*** Source material Section Begins ***

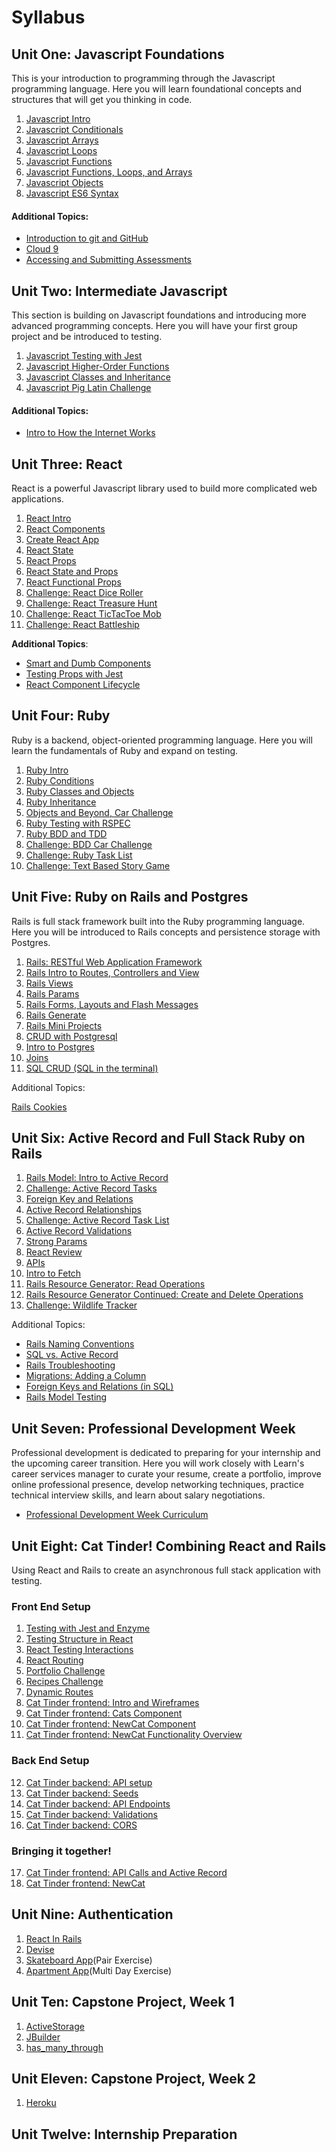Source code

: # Syllabus

## Unit One: Javascript Foundations

This is your introduction to programming through the Javascript programming language. Here you will learn foundational concepts and structures that will get you thinking in code.

1) [Javascript Intro](./js_beginning/01js_intro.md)
2) [Javascript Conditionals](./js_beginning/02js_conditions.md)
3) [Javascript Arrays](./js_beginning/04js_arrays.md)
4) [Javascript Loops](./js_beginning/05js_loops.md)
5) [Javascript Functions](./js_beginning/03js_functions.md)
6) [Javascript Functions, Loops, and Arrays](./js_beginning/06js_funcLoopsArrays.md)
7) [Javascript Objects](./js_beginning/07js_objects.md)
8) [Javascript ES6 Syntax](./js_intermediate/01js_es6_syntax.md)

#### Additional Topics:

- [Introduction to git and GitHub](https://github.com/LEARNAcademy/git-intro/blob/master/GitAndGithub.pdf)
- [Cloud 9](https://github.com/LEARNAcademy/cloud9-config)
- [Accessing and Submitting Assessments](./tools_and_resources/assessments.md)


## Unit Two: Intermediate Javascript

This section is building on Javascript foundations and introducing more advanced programming concepts. Here you will have your first group project and be introduced to testing.

1) [Javascript Testing with Jest](./js_intermediate/04js_testing_jest.md)
2) [Javascript Higher-Order Functions](./js_intermediate/02js_higher_order_functions.md)
3) [Javascript Classes and Inheritance](./js_intermediate/05js_class_inheritance.md)
4) [Javascript Pig Latin Challenge](./js_intermediate/03js_pig_latin_mob.md)

#### Additional Topics:

- [Intro to How the Internet Works](./tools_and_resources/how_the_internet_works_intro.md)

## Unit Three: React

React is a powerful Javascript library used to build more complicated web applications.

1) [React Intro](./react/01react_intro_to_react.md/)
2) [React Components](./react/02react_nested_components.md)
3) [Create React App](./react/03react_create_react_app.md)
4) [React State](./react/04react_state.md/)
5) [React Props](./react/05react_props.md/)
6) [React State and Props](./react/06react_state_and_props.md/)
7) [React Functional Props](./react/07react_functional_props.md/)
8) [Challenge: React Dice Roller](./react/08dice_roller.md/)
9) [Challenge: React Treasure Hunt](./react/09react_treasure_hunt.md/)
10) [Challenge: React TicTacToe Mob](./react/10react_ticktactoe.md/)
11) [Challenge: React Battleship](./react/11react_battleship.md)

**Additional Topics**:

- [Smart and Dumb Components](./react/smart_and_dumb_components.md)
- [Testing Props with Jest](./react/testing_props_with_jest.md)
- [React Component Lifecycle](./react/react_component_lifecycle.md)

## Unit Four: Ruby

Ruby is a backend, object-oriented programming language. Here you will learn the fundamentals of Ruby and expand on testing.

1) [Ruby Intro](./ruby/01rb_intro.md)
2) [Ruby Conditions](./ruby/02rb_cond_methods_loops_hashes.md)
3) [Ruby Classes and Objects](./ruby/03rb_classes_objects.md)
4) [Ruby Inheritance](./ruby/04rb_inheritance.md)
5) [Objects and Beyond, Car Challenge](./ruby/05_objects_and_beyond.md)
6) [Ruby Testing with RSPEC](./ruby/06rb_rspec.md)
7) [Ruby BDD and TDD](./ruby/08rb_testing.md)
8) [Challenge: BDD Car Challenge](./ruby/06rb_bdd_car_challenge.md)
9) [Challenge: Ruby Task List](./ruby/07rb_tasklist_challenge.md)
10) [Challenge: Text Based Story Game](./ruby/09rb_textbased_story.md)

## Unit Five: Ruby on Rails and Postgres

Rails is full stack framework built into the Ruby programming language. Here you will be introduced to Rails concepts and persistence storage with Postgres.

1) [ Rails: RESTful Web Application Framework ](./Rails-C&V/00rails_http_intro.md)
2) [Rails Intro to Routes, Controllers and View](./Rails-C&V/01rails_routes_controllers_views.md)
3) [Rails Views](./Rails-C&V/02rails_views.md)
4)  [Rails Params](./Rails-C&V/03rails_params.md)
6) [Rails Forms, Layouts and Flash Messages](./Rails-C&V/05rails_forms_layouts_flash_messages.md)
7) [Rails Generate](./Rails-C&V/06rails_generate.md)
8) [Rails Mini Projects](./Rails-C&V/07rails_miniprojects.md)
9) [CRUD with Postgresql](./sql/00postgres_crud_intro.md)
10) [Intro to Postgres](./sql/07rails_intro_postgres.md)
11) [Joins](./sql/08rails_sql_joins.md)
12) [SQL CRUD (SQL in the terminal)](./sql/09rails_sql_terminal.md)

Additional Topics:

[Rails Cookies](./Rails-C&V/04rails_cookies.md)

## Unit Six: Active Record and Full Stack Ruby on Rails

1) [Rails Model: Intro to Active Record](./Rails-M/01intro_active_record.md)
2) [Challenge: Active Record Tasks](./Rails-M/03rails_active_record_tasks.md)
3) [Foreign Key and Relations](./sql/10rails_foreign_keys_and_relations.md)
4) [Active Record Relationships](./Rails-M/02rails_activerecord_relationships.md)
3) [Challenge: Active Record Task List](./Rails-M/04rails_active_record_tasklist.md)
7) [Active Record Validations](./Rails-M/07rails_activerecord_validations.md)
8) [Strong Params](./Rails-M/08rails_strong_parameters.md)
9) [React Review](https://github.com/learn-academy-2019-delta/react-refresh)
10) [APIs](https://github.com/LEARNAcademy/APIConsumer/blob/master/README.md)
11) [Intro to Fetch](./Rails-M/10using_fetch.md)
12) [Rails Resource Generator: Read Operations](./Rails-M/05rails_generate_resource.md)
13) [Rails Resource Generator Continued: Create and Delete Operations](./Rails-M/06rails_generate_resource_cont.md)
14) [Challenge: Wildlife Tracker](./Rails-M/09rails_wildlife_tracker_challenge.md)


Additional Topics:
- [Rails Naming Conventions](./Rails-M/additional-topics/04rails_naming_conventions.md)
- [SQL vs. Active Record](./Rails-M/additional-topics/05rails_sql_vs_activerecord.md)
- [Rails Troubleshooting](./Rails-M/additional-topics/06rails_troubleshooting.md)
- [Migrations: Adding a Column](./Rails-M/additional-topics/migrations_adding_column.md)
- [Foreign Keys and Relations (in SQL)](./sql/sql_foreign_keys_and_relations.md)
- [Rails Model Testing](./Rails-M/additional-topics/rails_model_tests.md)

## Unit Seven: Professional Development Week

Professional development is dedicated to preparing for your  internship and the upcoming career transition. Here you will work closely with Learn's career services manager to curate your resume, create a portfolio, improve online professional presence, develop networking techniques, practice technical interview skills, and learn about salary negotiations.

- [Professional Development Week Curriculum](./PD-Week/Curriculum.md)

## Unit Eight: Cat Tinder! Combining React and Rails

Using React and Rails to create an asynchronous full stack application with testing.

### Front End Setup
1) [Testing with Jest and Enzyme](./React_and_Rails_Cat_Tinder/Frontend/01react_testing_jest_enzyme.md)
2) [Testing Structure in React](./React_and_Rails_Cat_Tinder/Frontend/02react_testing_app_structure.md)
3) [React Testing Interactions](./React_and_Rails_Cat_Tinder/Frontend/03react_testing_interactions.md)
4) [React Routing](./React_and_Rails_Cat_Tinder/Frontend/04routing-in-react/01-react-router-intro.md)
5) [Portfolio Challenge](./React_and_Rails_Cat_Tinder/Frontend/04routing-in-react/02-portfolio-challenge.md)
6) [Recipes Challenge](./React_and_Rails_Cat_Tinder/Frontend/04routing-in-react/04-recipes-challenge.md)
7) [Dynamic Routes](./React_and_Rails_Cat_Tinder/Frontend/04routing-in-react/03-dynamic-routes.md)
8) [Cat Tinder frontend: Intro and Wireframes](./React_and_Rails_Cat_Tinder/Frontend/05cat_tinder_intro.md)
9) [Cat Tinder frontend: Cats Component](./React_and_Rails_Cat_Tinder/Frontend/06cat_tinder_cats.md)
10) [Cat Tinder frontend: NewCat Component](./React_and_Rails_Cat_Tinder/Frontend/07cat_tinder_new_cats.md)
11) [Cat Tinder frontend: NewCat Functionality Overview](./React_and_Rails_Cat_Tinder/Frontend/10cat_tinder_form_submit.md)

### Back End Setup

12) [Cat Tinder backend: API setup](./React_and_Rails_Cat_Tinder/Backend/01cat_tinder_setup.md)
13) [Cat Tinder backend: Seeds](./React_and_Rails_Cat_Tinder/Backend/02cat_tinder_seeds.md)
14) [Cat Tinder backend: API Endpoints ](./React_and_Rails_Cat_Tinder/Backend/03cat_tinder_API_Endpoints.md)
15) [Cat Tinder backend: Validations](./React_and_Rails_Cat_Tinder/Backend/04cat_tinder_validations.md)
16) [Cat Tinder backend: CORS](./React_and_Rails_Cat_Tinder/Backend/05cat_tinder_CORS.md)

### Bringing it together!
17) [Cat Tinder frontend: API Calls and Active Record](./React_and_Rails_Cat_Tinder/Frontend/08cat_tinder_api_index.md)
18) [Cat Tinder frontend: NewCat](./React_and_Rails_Cat_Tinder/Frontend/09cat_tinder_new_cat_form.md)


## Unit Nine: Authentication

1) [React In Rails](./React_in_Rails_Apartment_App/01-react-in-rails/README.md)
2) [Devise](./React_in_Rails_Apartment_App/02-authorization-and-authentication/README.md)
3) [Skateboard App](https://github.com/LEARNAcademy/devise-with-single-page-app-pair)(Pair Exercise)
4) [Apartment App](https://classroom.github.com/a/2j-YvRO4)(Multi Day Exercise)

## Unit Ten: Capstone Project, Week 1
1) [ActiveStorage](./Rails_ActiveStorage/README.md)
2) [JBuilder](./Rails_JBuilder/README.md)
3) [has_many_through](./Rails_has_many_through/README.md)

## Unit Eleven: Capstone Project, Week 2
1) [Heroku](./heroku/README.md)

## Unit Twelve: Internship Preparation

*** Source material Section Ends ***

Your task is to restate, word for word, only those lines above that fall between the line holding "React is a powerful" and the line holding "## Unit Four: Ruby", inclusive.

**Answer to this problem**
React is a powerful Javascript library used to build more complicated web applications.

1) [React Intro](./react/01react_intro_to_react.md/)
2) [React Components](./react/02react_nested_components.md)
3) [Create React App](./react/03react_create_react_app.md)
4) [React State](./react/04react_state.md/)
5) [React Props](./react/05react_props.md/)
6) [React State and Props](./react/06react_state_and_props.md/)
7) [React Functional Props](./react/07react_functional_props.md/)
8) [Challenge: React Dice Roller](./react/08dice_roller.md/)
9) [Challenge: React Treasure Hunt](./react/09react_treasure_hunt.md/)
10) [Challenge: React TicTacToe Mob](./react/10react_ticktactoe.md/)
11) [Challenge: React Battleship](./react/11react_battleship.md)

**Additional Topics**:

- [Smart and Dumb Components](./react/smart_and_dumb_components.md)
- [Testing Props with Jest](./react/testing_props_with_jest.md)
- [React Component Lifecycle](./react/react_component_lifecycle.md)

## Unit Four: Ruby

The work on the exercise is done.